EXERCISE INSTRUCTIONS:
Every record must be copied exactly, except that pictures are dropped.
━━ EXTRACTED DATA
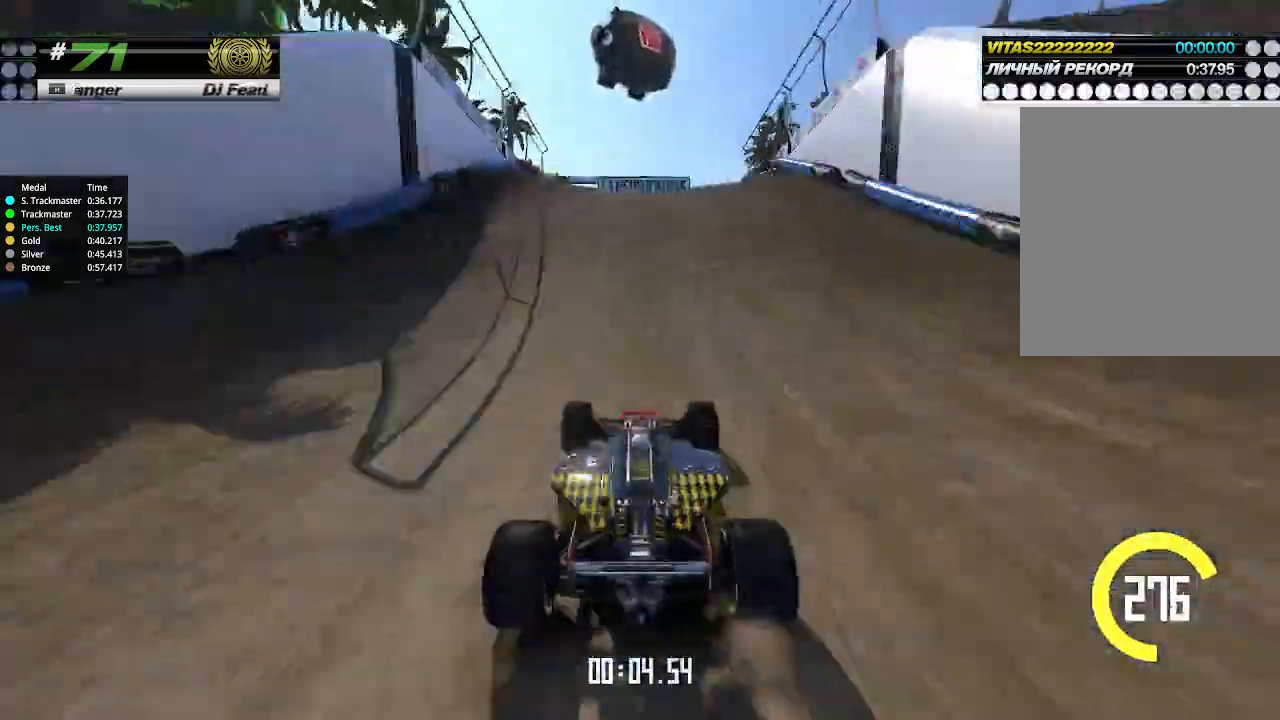
{"keys": ["up"], "events": []}
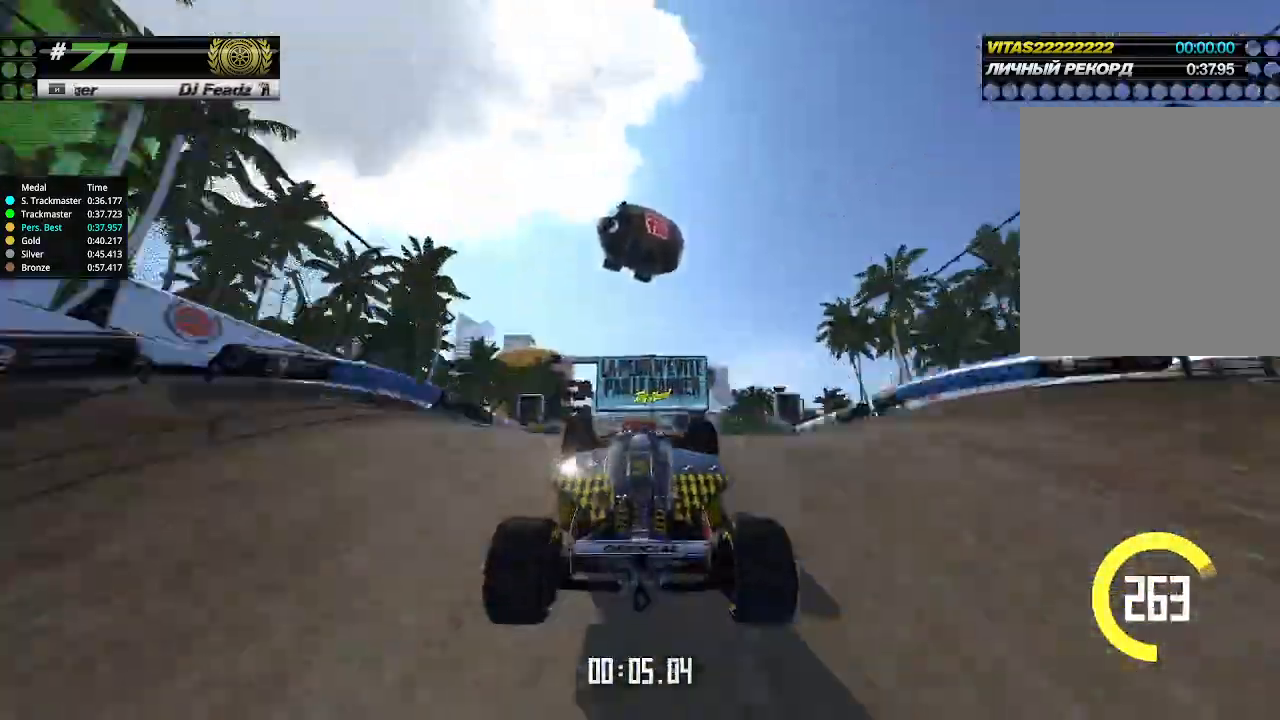
{"keys": ["up"], "events": [[167, "down", "down"], [267, "down", "up"]]}
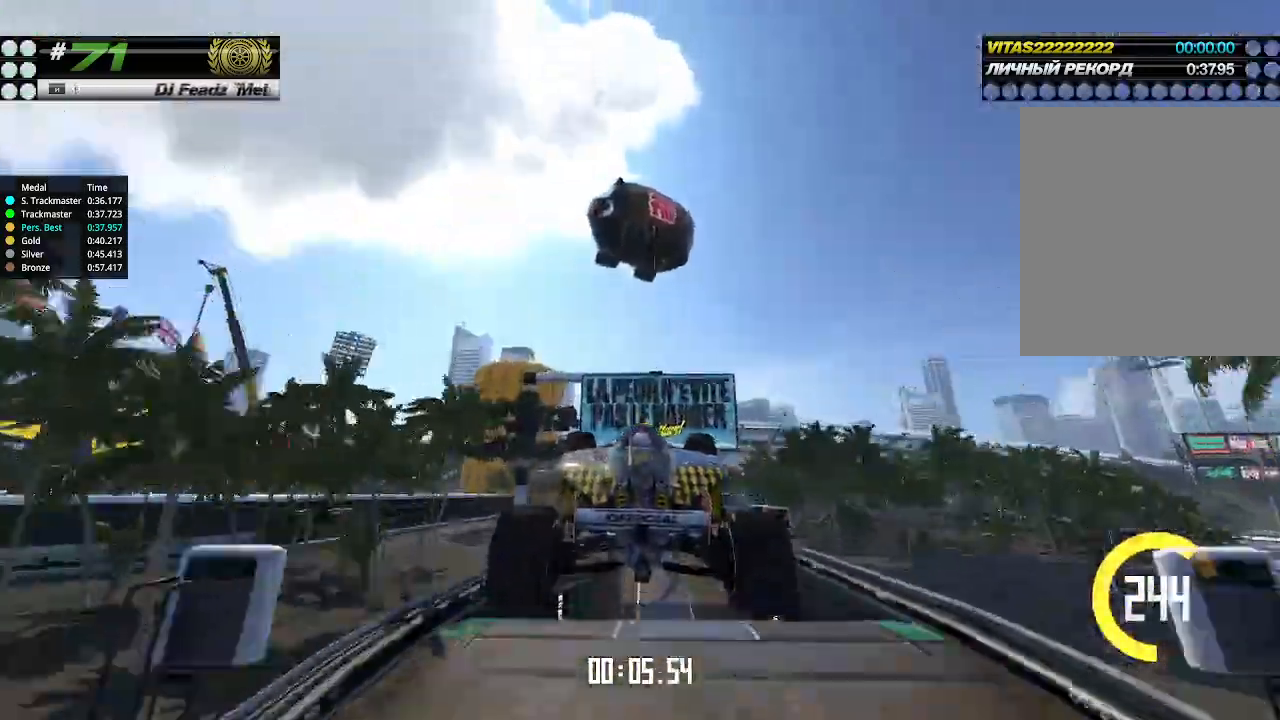
{"keys": ["up"], "events": []}
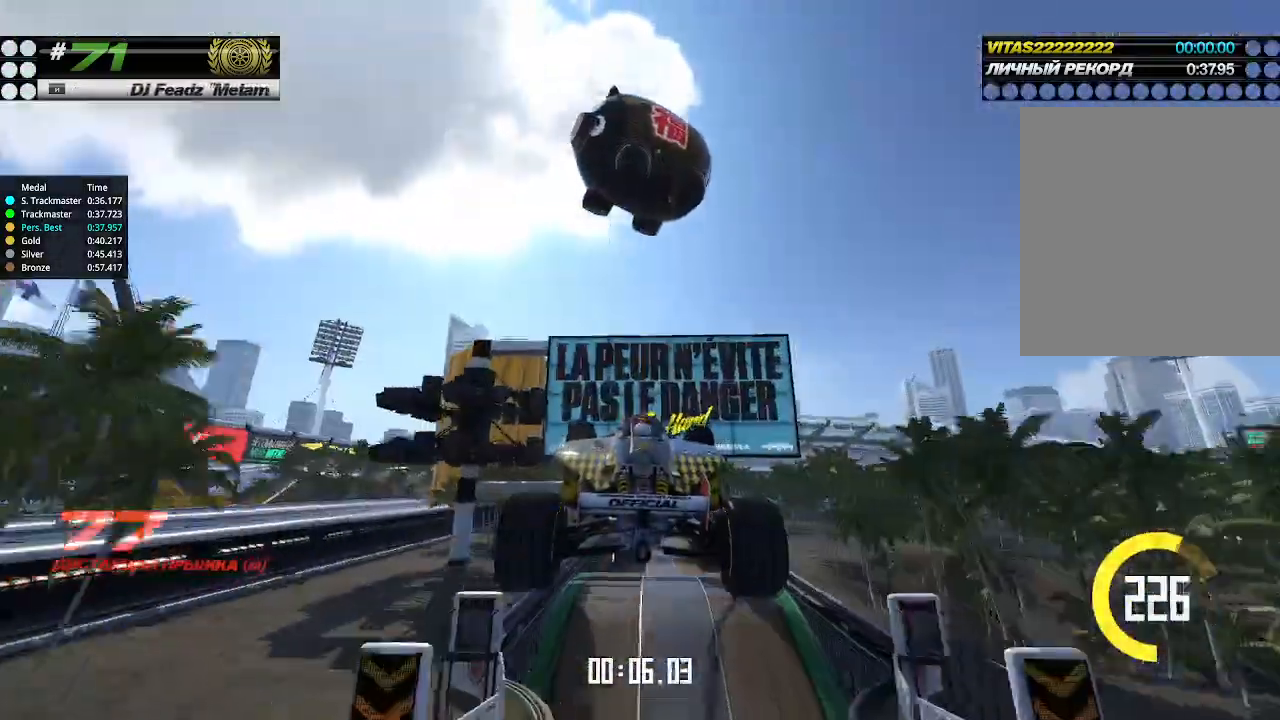
{"keys": ["up"], "events": []}
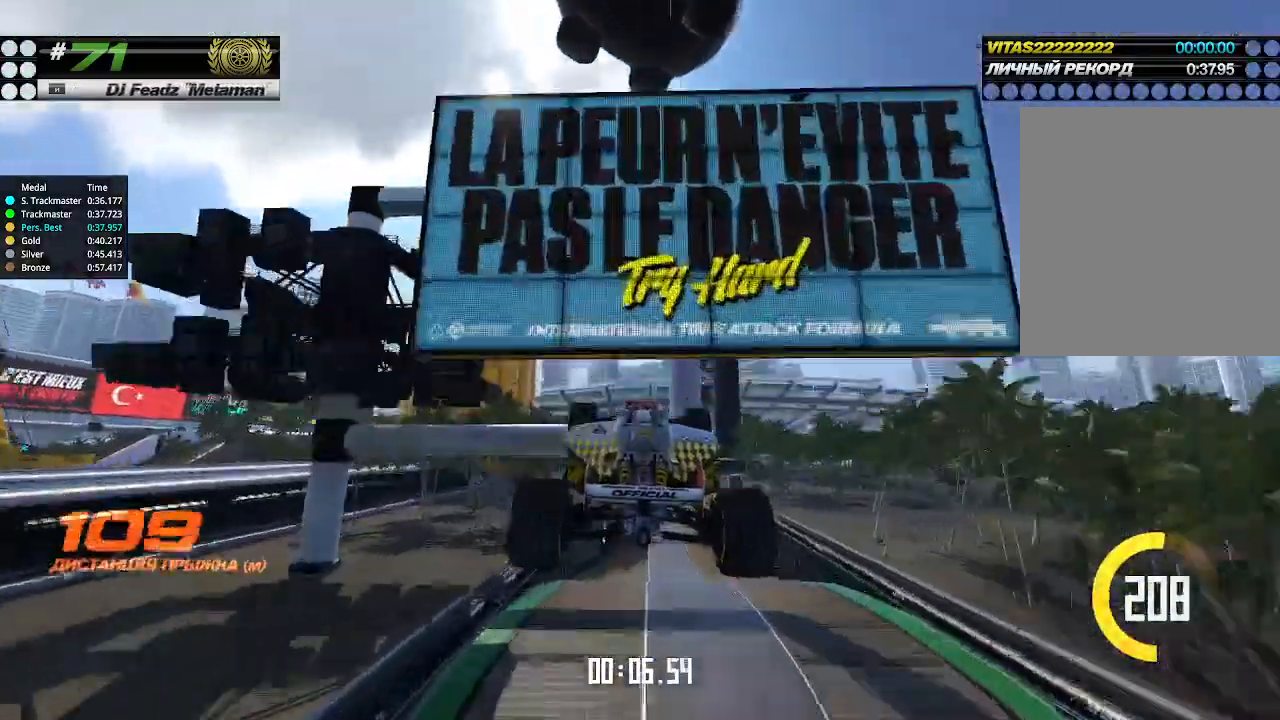
{"keys": ["up"], "events": []}
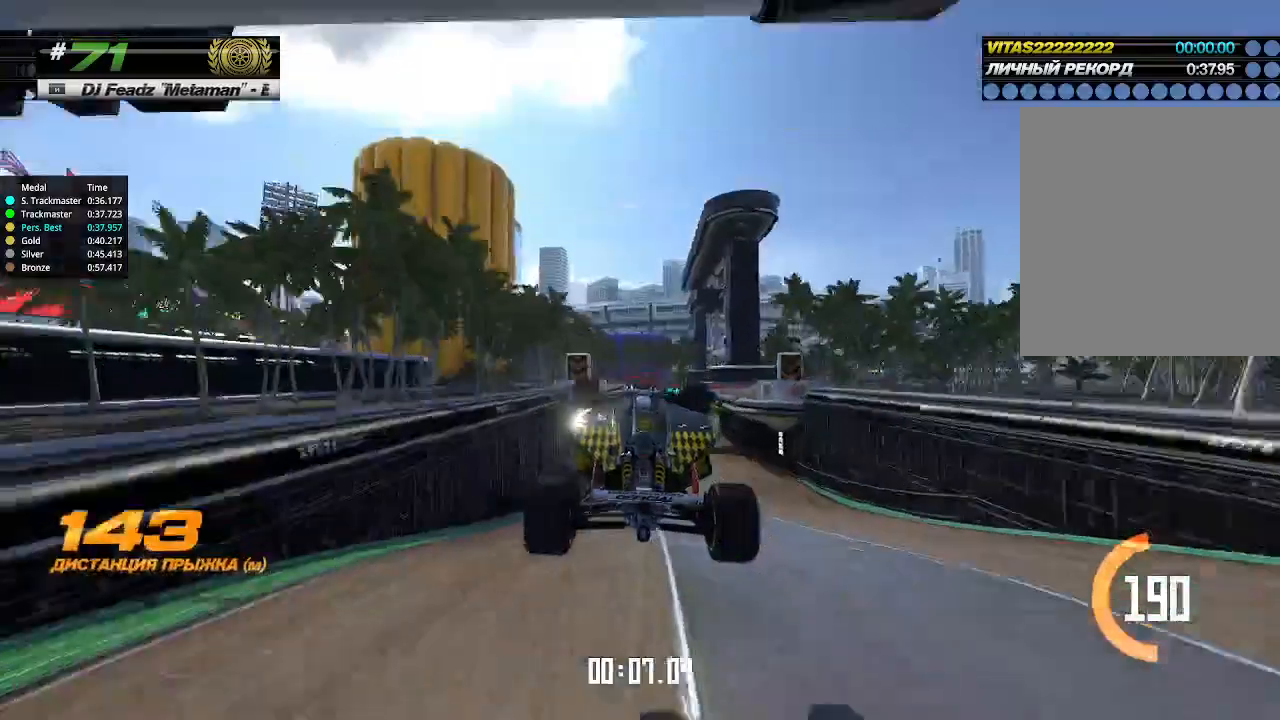
{"keys": ["up"], "events": []}
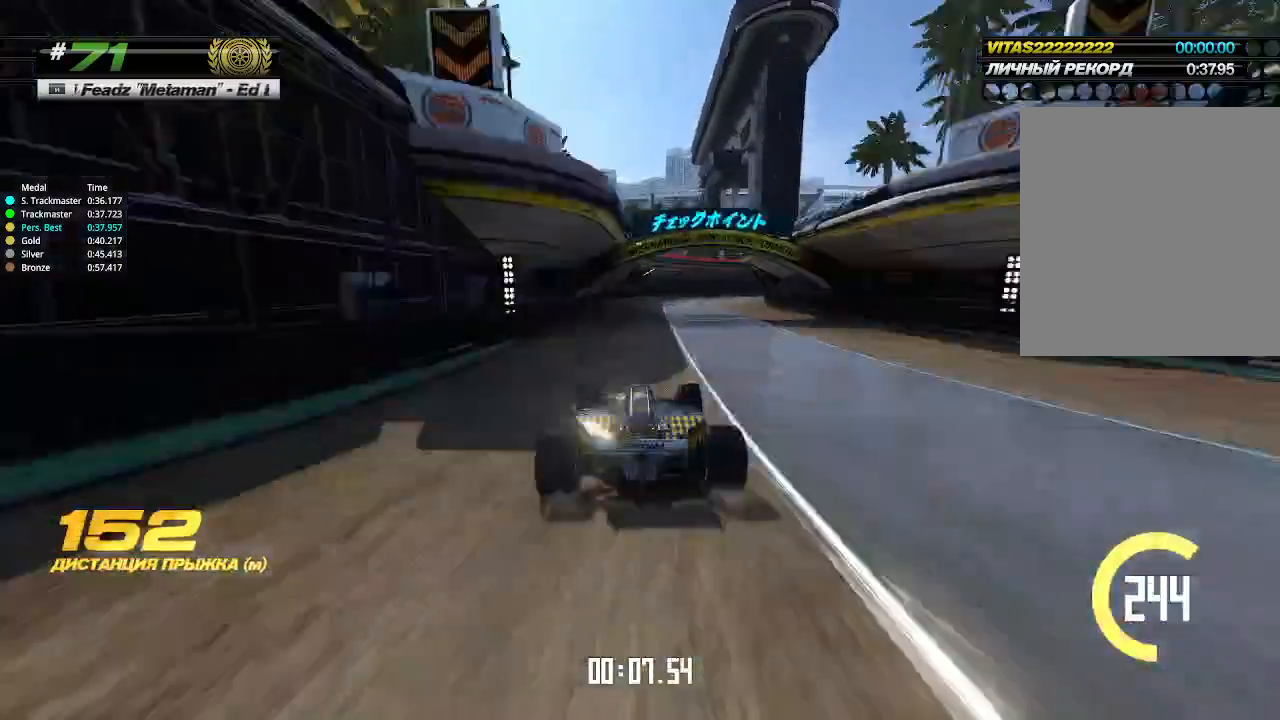
{"keys": ["right", "up"], "events": [[167, "right", "down"]]}
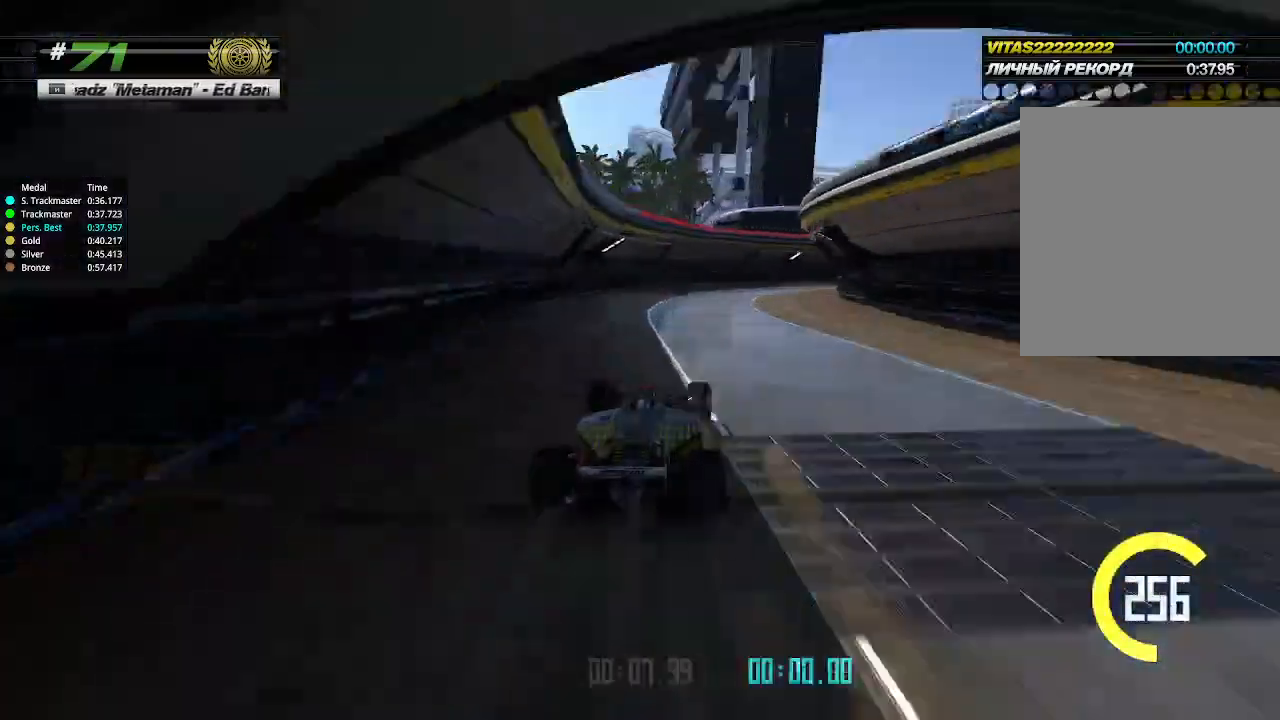
{"keys": ["right", "up"], "events": []}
━━━━
RESPONSE FOR THIS EXERCISE:
{"keys": ["up"], "events": []}
{"keys": ["up"], "events": [[167, "down", "down"], [267, "down", "up"]]}
{"keys": ["up"], "events": []}
{"keys": ["up"], "events": []}
{"keys": ["up"], "events": []}
{"keys": ["up"], "events": []}
{"keys": ["right", "up"], "events": [[167, "right", "down"]]}
{"keys": ["right", "up"], "events": []}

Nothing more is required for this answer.